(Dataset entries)
+-------+
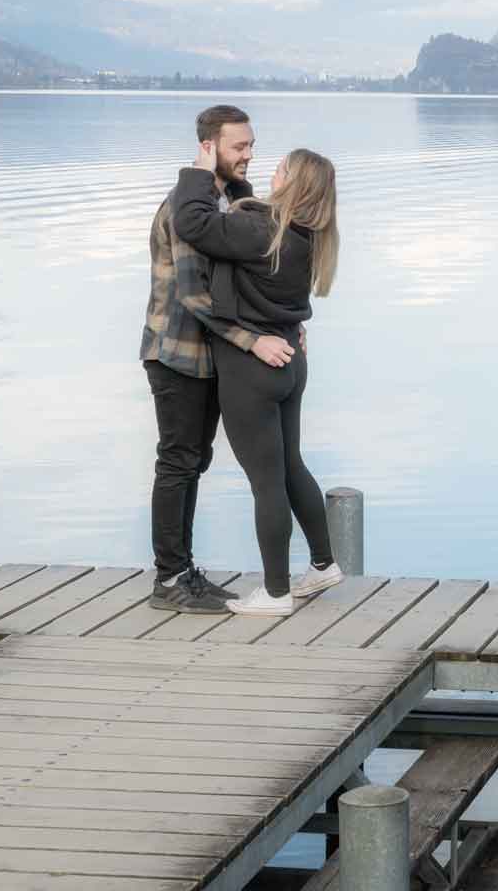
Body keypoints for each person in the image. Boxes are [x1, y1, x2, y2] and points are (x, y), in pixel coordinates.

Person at [173, 140, 341, 617]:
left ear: (293, 182)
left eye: (281, 168)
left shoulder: (261, 229)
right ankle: (324, 563)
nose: (272, 172)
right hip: (291, 361)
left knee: (265, 482)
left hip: (252, 370)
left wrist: (199, 172)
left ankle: (275, 592)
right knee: (290, 466)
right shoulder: (307, 236)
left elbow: (193, 224)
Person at [139, 105, 297, 614]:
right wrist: (253, 342)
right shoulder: (186, 207)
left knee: (196, 461)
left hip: (211, 357)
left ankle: (186, 572)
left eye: (251, 145)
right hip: (176, 353)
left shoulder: (231, 199)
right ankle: (169, 579)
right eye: (239, 147)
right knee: (179, 461)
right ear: (209, 148)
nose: (249, 155)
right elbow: (194, 294)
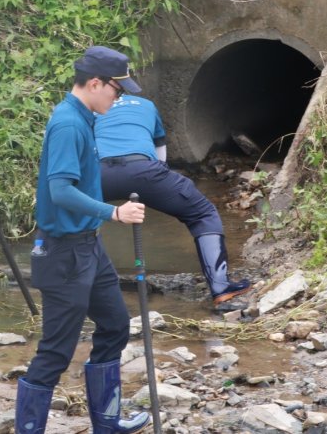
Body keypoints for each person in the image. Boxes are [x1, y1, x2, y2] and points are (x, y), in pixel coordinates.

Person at [16, 46, 150, 434]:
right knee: (56, 351)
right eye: (117, 90)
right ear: (95, 83)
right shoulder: (68, 124)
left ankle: (106, 423)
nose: (119, 98)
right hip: (62, 253)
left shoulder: (84, 116)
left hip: (88, 246)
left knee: (115, 324)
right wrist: (114, 212)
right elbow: (60, 191)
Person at [95, 95, 251, 307]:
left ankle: (75, 284)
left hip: (99, 173)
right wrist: (157, 186)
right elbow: (160, 155)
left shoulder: (90, 106)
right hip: (145, 170)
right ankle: (220, 287)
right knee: (203, 213)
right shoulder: (146, 105)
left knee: (77, 213)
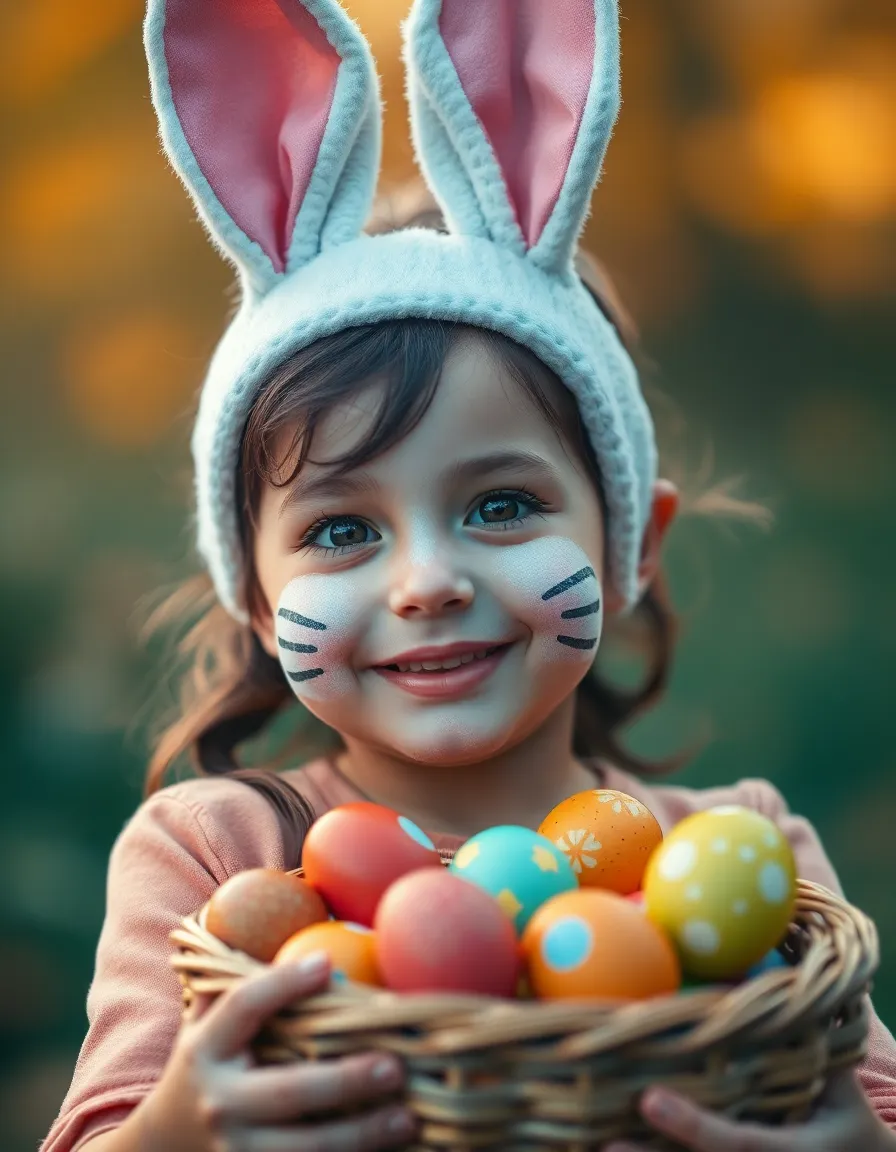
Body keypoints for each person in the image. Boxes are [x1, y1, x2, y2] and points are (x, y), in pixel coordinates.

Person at [43, 0, 896, 1150]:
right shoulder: (216, 856)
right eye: (342, 531)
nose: (428, 581)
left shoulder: (737, 849)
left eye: (501, 507)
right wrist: (188, 1126)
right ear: (249, 593)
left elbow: (867, 1102)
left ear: (628, 546)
+-------+
- TASK DIRECTIONS
Output only the lines from the line that contains "nose: (428, 581)" through the end of the entries, both included, exactly as they appear.

- ANSWER TO THIS PROBLEM
nose: (428, 581)
left shoulder: (737, 849)
left eye: (501, 507)
right wrist: (188, 1126)
right ear: (249, 593)
left elbow: (867, 1102)
left ear: (628, 546)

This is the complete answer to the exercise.